Póki co mistrzowie Niemiec na wzmocnienia przed sezonem 2019/20 wydali w sumie 115 milionów euro (Lucas Hernandez oraz Benjamin Pavard). Ponadto niebawem do grona nowych zawodników powinien dołączyć także Jann-Fiete Arp, zaś koszt jego zakupu powinien wynieść około 3 milionów euro.
Podczas gdy Pavard kosztował 35 milionów euro, to za defensora Atletico Madryt monachijczycy zapłacą 80 milionów euro (w obu przypadkach skorzystano z klauzuli odejścia). Jeśli wierzyć najnowszym doniesieniom niemieckiego dziennika „Sport Bild”, to „Bawarczycy” zapłacą za mistrza Świata z 2018 roku w ratach.
Klub miał przelać zaliczkę za 23-latka wiosną, ale ekipa z Madrytu odmówiła komentarza w tej sprawie. Mając na uwadze sprzedanych zawodników przez FCB i zyski, to mowa o takich kwotach jak:
− Douglas Costa za 40 mln € (Juventus spłaca tę kwotę w 3 ratach)

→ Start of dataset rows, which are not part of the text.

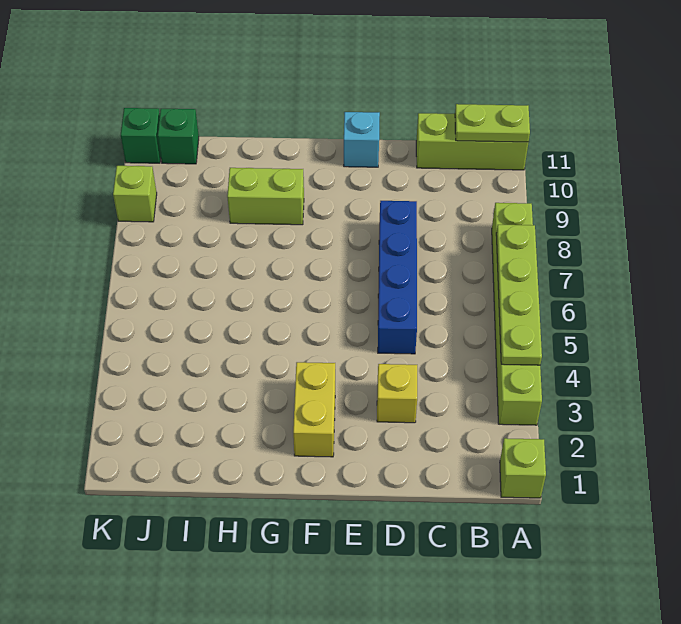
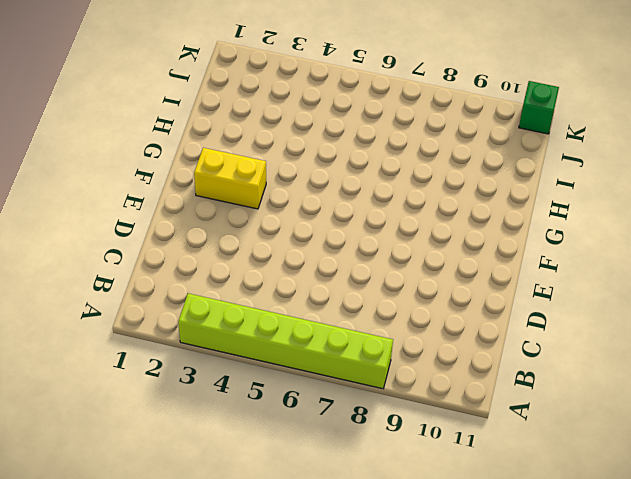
none -> lime 1x1 brick [500,438,546,498]
none -> lime 1x3 brick [416,113,528,170]
none -> yellow 1x1 brick [377,364,417,423]

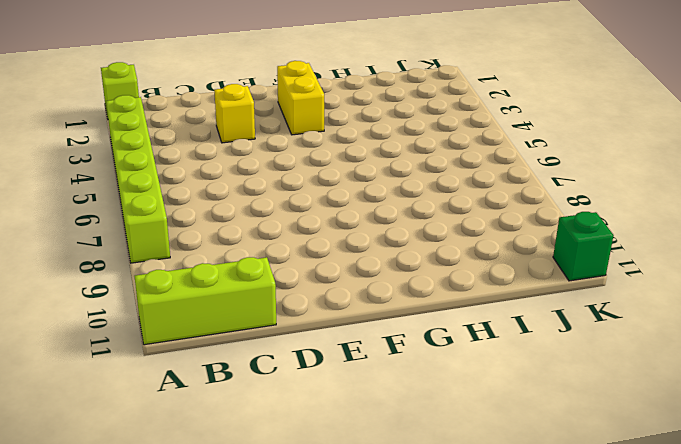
none -> blue 1x4 brick [378,201,417,354]
none -> cyan 1x1 brick [344,112,380,167]
none -> lime 1x2 brick [227,168,304,225]

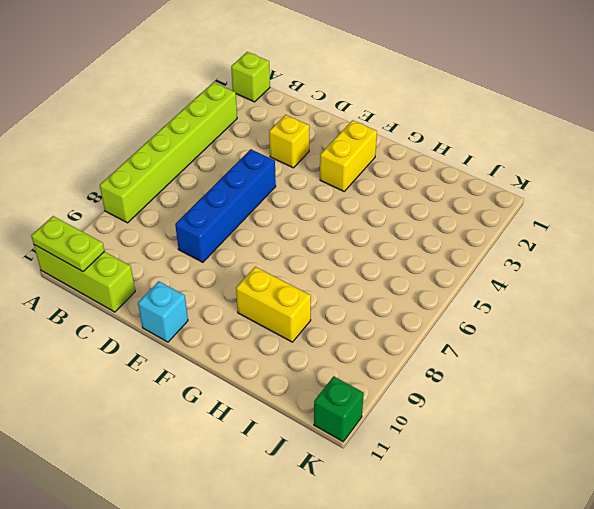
yellow 1x2 brick [236,267,311,342] -> lime 1x2 brick [227,168,304,225]
none -> green 1x1 brick [158,109,199,164]
none -> lime 1x1 brick [113,166,157,222]
none -> lime 1x4 plate [496,225,542,365]

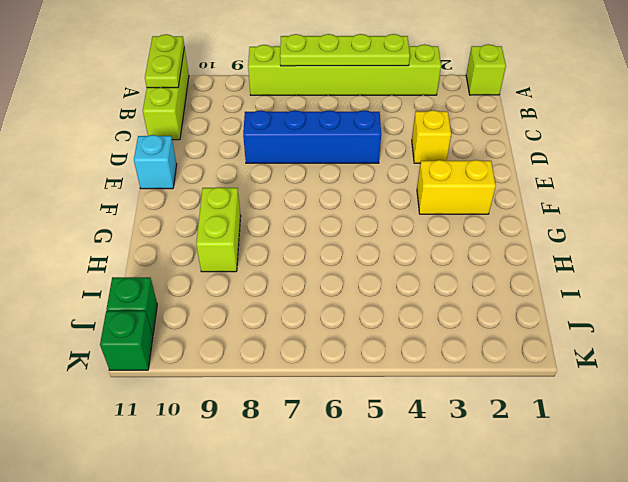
none -> lime 1x1 brick [113,166,157,222]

− Arturo Vidal za 18 mln €
− Juan Bernat za 5 mln €
− Sandro Wagner za 5 mln €
Ponadto dziennikarze zaznaczają, że sprowadzenie Leona Goretzki z Schalke 04 Gelsenkirchen wcale nie odbyło się bez żadnych kosztów. Jak się dowiadujemy pomocnik za złożenie podpisu pod umową miał otrzymać od 10 do 20 milionów euro.

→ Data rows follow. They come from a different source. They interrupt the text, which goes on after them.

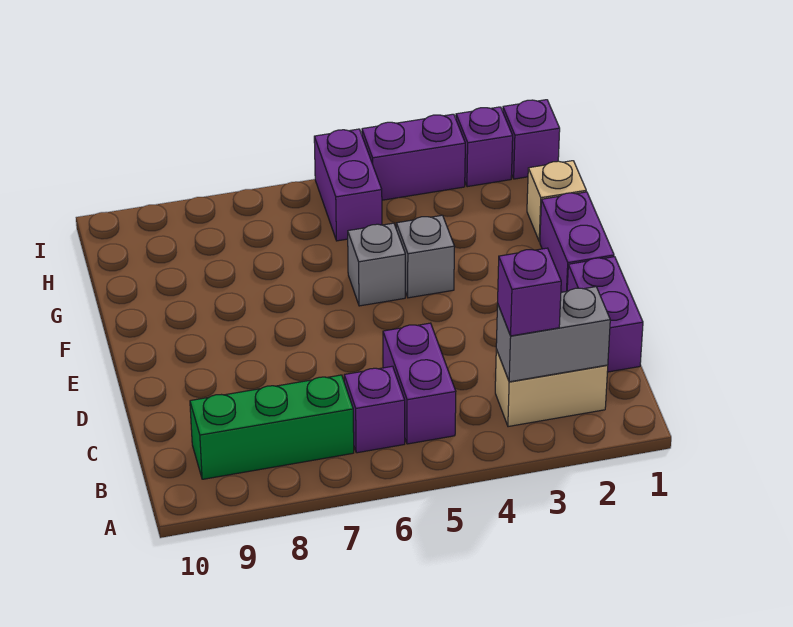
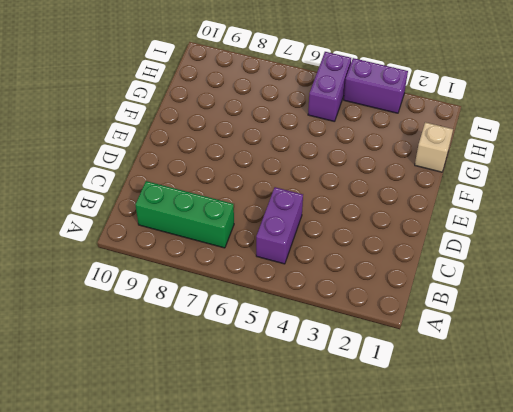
none -> tan 1x2 brick [495,350,608,427]
none -> purple 1x1 brick [344,366,405,453]
none -> purple 1x2 brick [567,257,643,372]

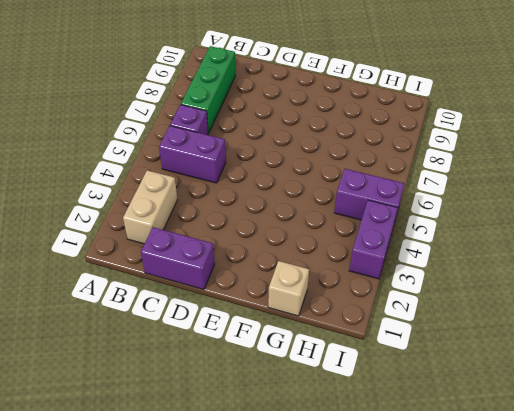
none -> purple 1x2 brick [540,192,614,292]
none -> grey 1x1 brick [396,215,454,298]
none -> grey 1x1 brick [348,223,405,306]

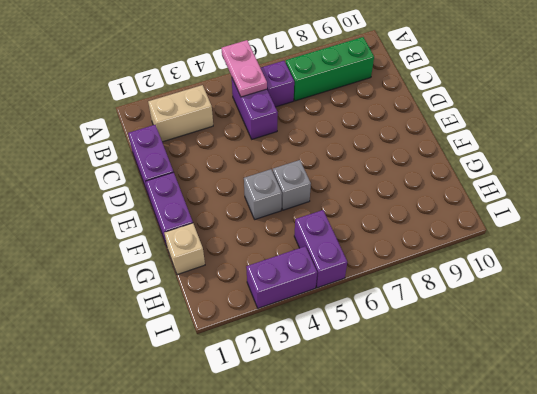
pink 1x2 plate [222,40,267,97] -> none
none -> purple 1x1 brick [503,100,560,179]
none -> purple 1x1 brick [456,107,513,187]
none -> grey 1x2 brick [496,287,610,382]

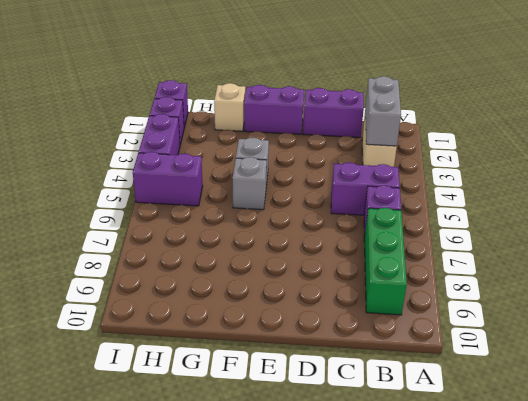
none -> purple 1x1 brick [498,248,561,336]

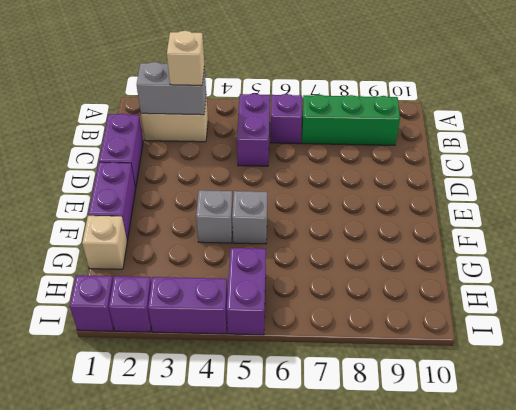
tan 1x1 brick [167,31,204,85] -> purple 1x1 brick [498,248,561,336]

Ogółem rzecz biorąc, licząc zysk w wysokości 39,2 milionów euro i oszczędności na poziomie 220,8 milionów euro (pozyskane z różnych obszarów), klub ze stolicy Bawarii wolnych środków na transfery posiada co najmniej 260 milionów euro. Są to oczywiście wolne środki „Bawarczyków”, którzy nie mają zamiaru w każdym razie specjalnie pobierać pożyczek (jak inne drużyny), aby kupić nowych piłkarzy.